Saadet Partisi Genel Başkanı Temel Karamollaoğlu, Mardin'de partisinin 4. Olağan Kızıltepe İlçe Kongresi'nde yaptığı konuşmada "Eğer bu millet, yeri geldiğinde seçimlerde muhalefete yetki vermezse, daha doğrusu bugün muhalefette bulunan partilerden herhangi birisine yetki vermezse, onlardan icraat beklemeleri sadece hayal olur. İcraat için mutlaka ve mutlaka yetkiye ihtiyaç var” dedi.

Karamollaoğlu'nun mesajları şöyle: 

YAPALIM DA NASIL YAPACAĞIZ?

 İktidara gelmeden sözünü yaparız, nasıl çözeceğimiz konusundaki fikirlerimizi sizlerle paylaşırız ama icraat, ancak iktidar tarafından yapılır. Bazen muhalefeti tenkit ediyorlar, bizleri de; ‘Doğru dürüst bir şeyler yapın…' Yapalım da nasıl yapacağız? Eğer bu millet, yeri geldiğinde seçimlerde muhalefete yetki vermezse, daha doğrusu bugün muhalefette bulunan partilerden herhangi birisine yetki vermezse, onlardan icraat beklemeleri sadece hayal olur. İcraat için mutlaka ve mutlaka yetkiye ihtiyaç var.

DESTEK GELİRSE ÇÖZECEĞİZ

Şimdi sıkıntı çekiyoruz, yetmiyor bütçe. Bir de siz elinizdeki kaynakları israf etmenin yanında; yolsuzlukla, birilerinin kendi kasasına aktarmaya kalkarsanız o zaman karşılaştığınız manzarayı müspet istikamete çeviremezsiniz. Biz, aklımızı iyi kullanmakla mükellefiz. Ama bazen bunu yanlış anlayanlar oluyor… Beni bazen zorluyorlar, ‘Yahu nasıl düzelteceksiniz?'… Nasıl düzelteceğimizi biz söylüyoruz. Milletimizden, bu projeleri uygulamak için destek istiyoruz. Onlardan destek gelirse çözeceğiz. ‘Gelmezse ne yapacaksınız?'… Gelmezse ne yapacağız, hiçbir şey yapamayız.

KİMSE KUSURA BAKMASIN

Bazıları bunu sürçü lisan gibi gördü, aslında ben de söylemek istemezdim ama kimse kusura bakmasın… Bu millet nasılsa öyle yönetilir. Neyi tercih ediyorsa, kimi tercih ediyorsa o iş başına gelir. İş başına gelenden, oyu verip onu iş başına getirenler sorumludur. Hem iş başına getireceksin hem de şikayet edeceksin… Olmaz öyle şey ya. Nerede görülmüş bir şey? Daha iyisine layıksak, daha iyisini seçmek mecburiyetindeyiz.

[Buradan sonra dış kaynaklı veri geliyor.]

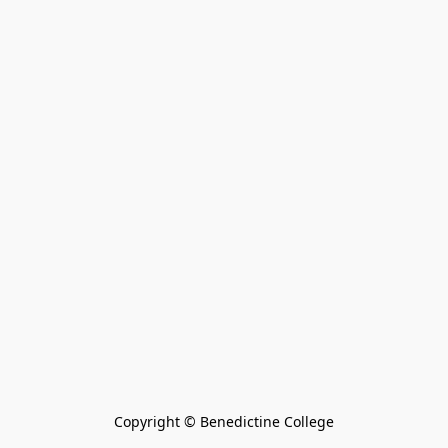
Copyright © Benedictine College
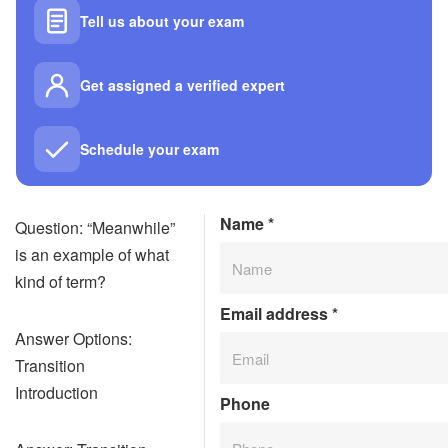
Tell us about your exam
Get assigned a verified expert
Schedule your exam
Name
*
Question: “Meanwhile”
is an example of what
kind of term?
Email address
*
Answer Options:
Transition
Introduction
Phone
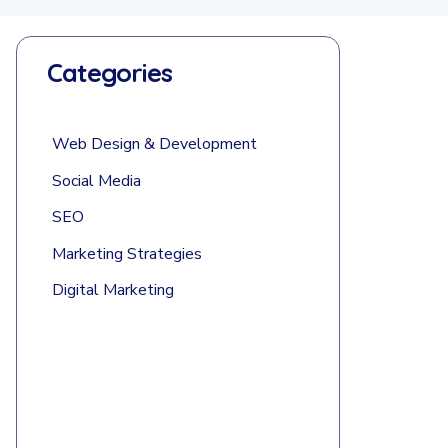
Categories
Web Design & Development
Social Media
SEO
Marketing Strategies
Digital Marketing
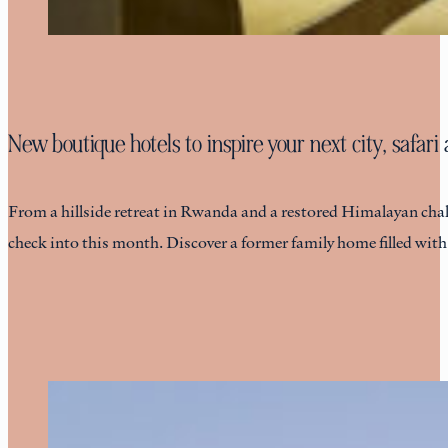
New boutique hotels to inspire your next city, safar
From a hillside retreat in Rwanda and a restored Himalayan chalet
check into this month. Discover a former family home filled wit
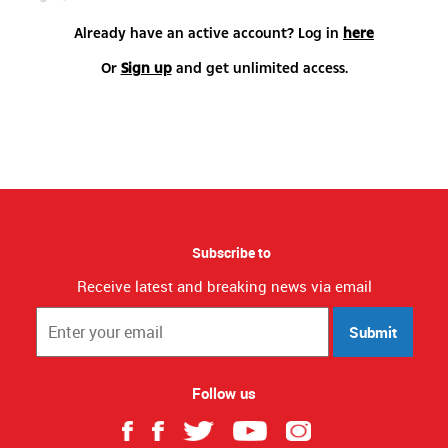
Already have an active account? Log in
here
Or
Sign up
and get unlimited access.
Subscribe to
Receive latest and breaking news via email
Submit
Follow us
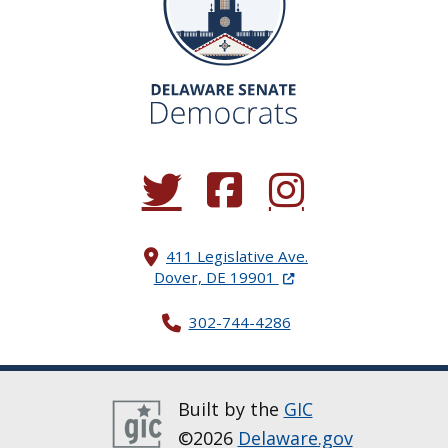
(Opens in a new window.)
(Opens in a new window.)
(Opens in a new window.
411 Legislative Ave.
(Opens in a new windo
Dover, DE 19901
302-744-4286
Built by the
GIC
©2026
Delaware.gov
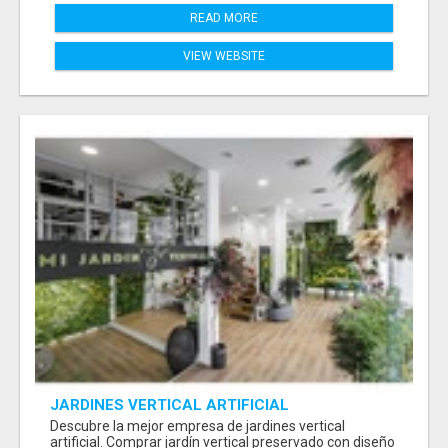
READ MORE
VIEW WEBSITE
JARDINES VERTICAL ARTIFICIAL
Descubre la mejor empresa de jardines vertical
artificial. Comprar jardín vertical preservado con diseño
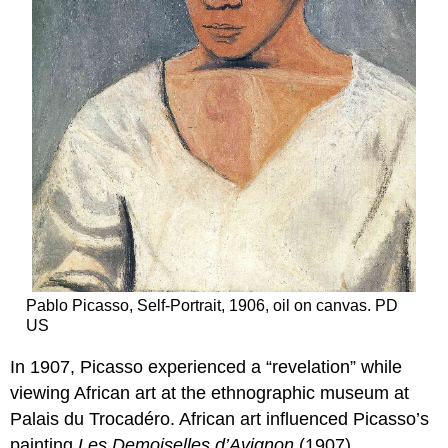
Pablo Picasso, Self-Portrait, 1906, oil on canvas. PD
US
In 1907, Picasso experienced a “revelation” while
viewing African art at the ethnographic museum at
Palais du Trocadéro. African art influenced Picasso’s
painting
Les Demoiselles
d’Avignon
(1907),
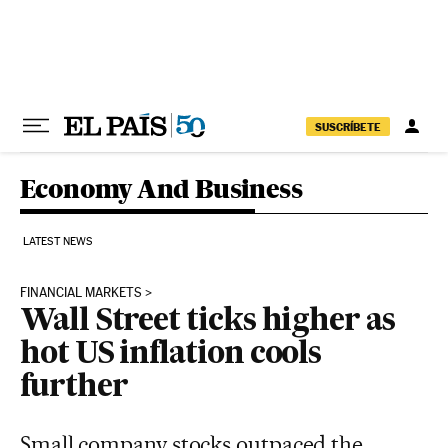
Skip to content
SUSCRÍBETE
Economy And Business
LATEST NEWS
FINANCIAL MARKETS
Wall Street ticks higher as
hot US inflation cools
further
Small company stocks outpaced the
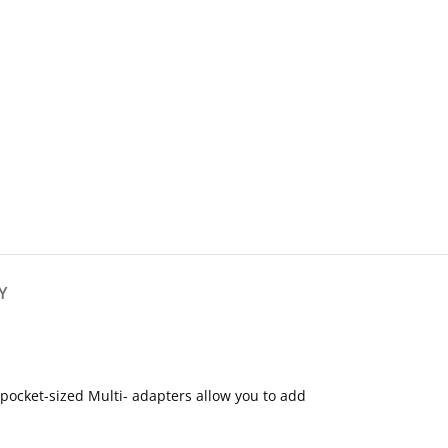
Y
pocket-sized Multi- adapters allow you to add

BEN NE YAPAYIM ÖZGÜL AĞIRLIĞI

İltifat olsun diye bazen bana, ‘Efendim sizin özgül ağırlığınız fazla…' Ben ne yapayım özgül ağırlığı ya… Sen, ağırlığımızı artırabilmek için ver desteği, özgül ağırlığımız değil, ağırlığımız fazla olsun. ‘Yok ben onu yapamam…' O zaman kusura bakma, sen de bugünkü şartlara razı olacaksın.